[Begin Selected text]

What is a contingent annuitant?

When you buy an annuity, you're basically buying an insurance contract to provide you with income, often for your retirement years. Some people also opt for an annuity instead of a lump-sum payout if they participate in a defined-benefit pension plan.

With many annuities, payments stop after a certain number of years or when the person who purchased the annuitant, usually known as the primary annuitant, dies. But some annuities allow you to name a contingent annuitant.

A contingent annuitant is someone designated to receive annuity income after the primary annuitant dies. The contingent annuitant is often referred to as the secondary annuitant. Often, a contingent annuitant is the spouse or domestic partner of the primary annuitant.

When to designate a contingent annuitant

When to designate a contingent annuitant?

[End Selected text]

Answer these questions from the text on contingent annuitants:
(a) According to the text, what are you basically buying when you buy an annuity?
(b) What other name is a contingent annuitant often given?
(c) Who is often the contingent annuitant?

[Begin Entries]

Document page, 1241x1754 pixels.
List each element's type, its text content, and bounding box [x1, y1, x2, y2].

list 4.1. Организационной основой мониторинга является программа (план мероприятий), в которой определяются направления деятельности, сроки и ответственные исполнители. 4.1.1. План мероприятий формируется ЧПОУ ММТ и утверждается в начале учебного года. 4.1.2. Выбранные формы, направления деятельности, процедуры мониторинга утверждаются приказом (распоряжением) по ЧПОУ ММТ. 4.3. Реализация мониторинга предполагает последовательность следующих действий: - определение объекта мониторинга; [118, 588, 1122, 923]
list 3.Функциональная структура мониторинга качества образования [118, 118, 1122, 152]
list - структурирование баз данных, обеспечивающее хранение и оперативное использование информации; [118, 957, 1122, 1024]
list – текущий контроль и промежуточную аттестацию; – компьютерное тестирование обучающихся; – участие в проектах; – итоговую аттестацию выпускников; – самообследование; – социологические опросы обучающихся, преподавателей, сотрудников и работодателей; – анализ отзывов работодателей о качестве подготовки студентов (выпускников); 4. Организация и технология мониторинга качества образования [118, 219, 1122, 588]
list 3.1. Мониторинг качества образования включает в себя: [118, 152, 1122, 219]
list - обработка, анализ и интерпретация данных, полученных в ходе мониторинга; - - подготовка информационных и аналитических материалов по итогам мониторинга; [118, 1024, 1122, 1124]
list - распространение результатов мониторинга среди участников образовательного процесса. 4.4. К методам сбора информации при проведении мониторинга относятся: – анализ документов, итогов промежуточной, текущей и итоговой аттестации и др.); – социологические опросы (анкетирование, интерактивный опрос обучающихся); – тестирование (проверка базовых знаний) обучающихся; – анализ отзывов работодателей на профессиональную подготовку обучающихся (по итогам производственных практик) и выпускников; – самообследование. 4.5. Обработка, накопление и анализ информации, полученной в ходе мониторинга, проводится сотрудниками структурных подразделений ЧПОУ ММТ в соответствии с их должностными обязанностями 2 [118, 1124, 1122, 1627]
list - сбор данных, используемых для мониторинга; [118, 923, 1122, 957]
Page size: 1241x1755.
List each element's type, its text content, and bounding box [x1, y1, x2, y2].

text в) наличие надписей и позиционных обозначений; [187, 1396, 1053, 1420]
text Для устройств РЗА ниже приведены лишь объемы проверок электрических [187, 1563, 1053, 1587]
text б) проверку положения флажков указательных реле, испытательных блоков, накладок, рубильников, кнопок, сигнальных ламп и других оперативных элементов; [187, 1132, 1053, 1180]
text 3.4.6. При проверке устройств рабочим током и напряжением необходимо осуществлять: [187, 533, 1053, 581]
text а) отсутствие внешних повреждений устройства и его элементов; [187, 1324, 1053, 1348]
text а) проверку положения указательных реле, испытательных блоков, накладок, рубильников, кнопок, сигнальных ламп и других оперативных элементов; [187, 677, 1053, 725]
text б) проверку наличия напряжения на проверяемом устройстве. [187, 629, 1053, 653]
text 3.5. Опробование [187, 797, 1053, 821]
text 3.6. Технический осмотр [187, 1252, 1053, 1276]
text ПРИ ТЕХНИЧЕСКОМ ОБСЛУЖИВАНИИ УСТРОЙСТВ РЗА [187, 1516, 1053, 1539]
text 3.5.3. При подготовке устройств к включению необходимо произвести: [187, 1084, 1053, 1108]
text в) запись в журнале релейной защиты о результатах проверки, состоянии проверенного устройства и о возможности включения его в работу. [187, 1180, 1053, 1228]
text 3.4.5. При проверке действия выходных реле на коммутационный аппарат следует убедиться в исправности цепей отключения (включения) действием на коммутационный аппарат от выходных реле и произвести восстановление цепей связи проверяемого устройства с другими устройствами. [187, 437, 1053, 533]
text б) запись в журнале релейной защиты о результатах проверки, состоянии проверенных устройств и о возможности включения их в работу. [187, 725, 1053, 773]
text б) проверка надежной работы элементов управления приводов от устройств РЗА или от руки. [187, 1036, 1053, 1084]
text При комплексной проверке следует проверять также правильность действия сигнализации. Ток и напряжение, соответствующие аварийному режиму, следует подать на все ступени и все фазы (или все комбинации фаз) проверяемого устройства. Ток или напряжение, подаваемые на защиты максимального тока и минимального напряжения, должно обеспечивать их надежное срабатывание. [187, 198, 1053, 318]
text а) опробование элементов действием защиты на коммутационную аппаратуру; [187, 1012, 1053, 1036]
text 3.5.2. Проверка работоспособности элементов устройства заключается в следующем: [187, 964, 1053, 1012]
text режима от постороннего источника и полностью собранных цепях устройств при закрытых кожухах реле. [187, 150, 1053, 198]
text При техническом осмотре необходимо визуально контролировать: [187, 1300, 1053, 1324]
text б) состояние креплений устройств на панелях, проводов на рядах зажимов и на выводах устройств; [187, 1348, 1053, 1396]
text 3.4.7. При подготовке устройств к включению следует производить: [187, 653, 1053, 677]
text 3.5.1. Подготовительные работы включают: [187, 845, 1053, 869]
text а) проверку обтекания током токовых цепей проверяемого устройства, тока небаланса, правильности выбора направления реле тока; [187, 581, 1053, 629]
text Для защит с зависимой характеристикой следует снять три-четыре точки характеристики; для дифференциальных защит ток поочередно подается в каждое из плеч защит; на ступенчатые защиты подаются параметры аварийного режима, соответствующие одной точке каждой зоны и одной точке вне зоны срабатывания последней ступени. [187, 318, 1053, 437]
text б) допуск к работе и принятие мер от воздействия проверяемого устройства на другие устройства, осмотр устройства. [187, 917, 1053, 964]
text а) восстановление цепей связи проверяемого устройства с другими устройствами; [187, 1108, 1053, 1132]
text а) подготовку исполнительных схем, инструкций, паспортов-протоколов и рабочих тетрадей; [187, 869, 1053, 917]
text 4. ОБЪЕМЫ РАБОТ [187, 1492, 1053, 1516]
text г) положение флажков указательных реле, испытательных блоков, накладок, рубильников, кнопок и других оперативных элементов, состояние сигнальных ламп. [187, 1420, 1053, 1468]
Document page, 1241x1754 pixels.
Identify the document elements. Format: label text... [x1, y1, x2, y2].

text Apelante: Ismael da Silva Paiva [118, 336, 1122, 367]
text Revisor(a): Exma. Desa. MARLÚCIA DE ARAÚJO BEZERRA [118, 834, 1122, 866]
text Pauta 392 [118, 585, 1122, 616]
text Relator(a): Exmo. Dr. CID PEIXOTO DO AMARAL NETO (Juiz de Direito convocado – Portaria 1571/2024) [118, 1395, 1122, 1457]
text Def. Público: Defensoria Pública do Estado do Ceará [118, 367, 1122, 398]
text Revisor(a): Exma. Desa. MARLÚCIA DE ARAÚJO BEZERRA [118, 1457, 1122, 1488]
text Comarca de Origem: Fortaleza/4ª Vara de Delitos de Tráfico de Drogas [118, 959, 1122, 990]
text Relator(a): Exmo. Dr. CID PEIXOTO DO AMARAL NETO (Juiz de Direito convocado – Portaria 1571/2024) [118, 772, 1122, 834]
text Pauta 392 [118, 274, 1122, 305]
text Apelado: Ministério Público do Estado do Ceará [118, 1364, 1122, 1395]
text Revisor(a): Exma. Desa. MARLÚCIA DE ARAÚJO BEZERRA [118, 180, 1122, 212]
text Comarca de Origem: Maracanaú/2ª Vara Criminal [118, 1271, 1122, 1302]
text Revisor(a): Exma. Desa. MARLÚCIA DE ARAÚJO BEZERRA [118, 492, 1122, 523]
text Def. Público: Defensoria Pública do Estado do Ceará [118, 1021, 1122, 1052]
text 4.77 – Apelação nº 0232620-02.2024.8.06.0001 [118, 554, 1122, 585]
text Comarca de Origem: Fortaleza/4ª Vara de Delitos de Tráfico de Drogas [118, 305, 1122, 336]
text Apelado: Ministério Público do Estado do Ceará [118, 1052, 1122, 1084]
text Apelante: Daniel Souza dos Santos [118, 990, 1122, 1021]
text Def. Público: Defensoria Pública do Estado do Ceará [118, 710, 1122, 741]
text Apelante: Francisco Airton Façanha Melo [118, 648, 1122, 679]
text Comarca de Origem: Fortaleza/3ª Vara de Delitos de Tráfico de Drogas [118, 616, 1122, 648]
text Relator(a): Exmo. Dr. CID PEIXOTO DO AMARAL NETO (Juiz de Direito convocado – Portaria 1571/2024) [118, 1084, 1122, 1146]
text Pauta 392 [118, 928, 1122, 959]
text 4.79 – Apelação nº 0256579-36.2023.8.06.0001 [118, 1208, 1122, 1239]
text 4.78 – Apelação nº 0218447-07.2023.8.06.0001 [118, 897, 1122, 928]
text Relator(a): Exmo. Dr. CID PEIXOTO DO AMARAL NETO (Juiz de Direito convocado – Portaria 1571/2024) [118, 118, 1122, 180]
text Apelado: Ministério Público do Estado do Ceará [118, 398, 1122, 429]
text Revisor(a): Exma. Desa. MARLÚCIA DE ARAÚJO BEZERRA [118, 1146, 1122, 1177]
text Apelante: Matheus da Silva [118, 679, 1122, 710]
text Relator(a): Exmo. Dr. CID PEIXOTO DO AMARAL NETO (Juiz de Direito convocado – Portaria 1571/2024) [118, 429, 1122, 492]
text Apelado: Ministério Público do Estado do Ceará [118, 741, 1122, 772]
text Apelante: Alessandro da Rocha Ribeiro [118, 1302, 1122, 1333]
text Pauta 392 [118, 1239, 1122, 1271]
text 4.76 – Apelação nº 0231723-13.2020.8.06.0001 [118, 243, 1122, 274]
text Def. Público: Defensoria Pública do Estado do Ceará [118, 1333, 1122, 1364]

[End Entries]

The response.
(a) An insurance contract to provide you with income, often for your retirement years.
(b) The secondary annuitant.
(c) The spouse or domestic partner of the primary annuitant.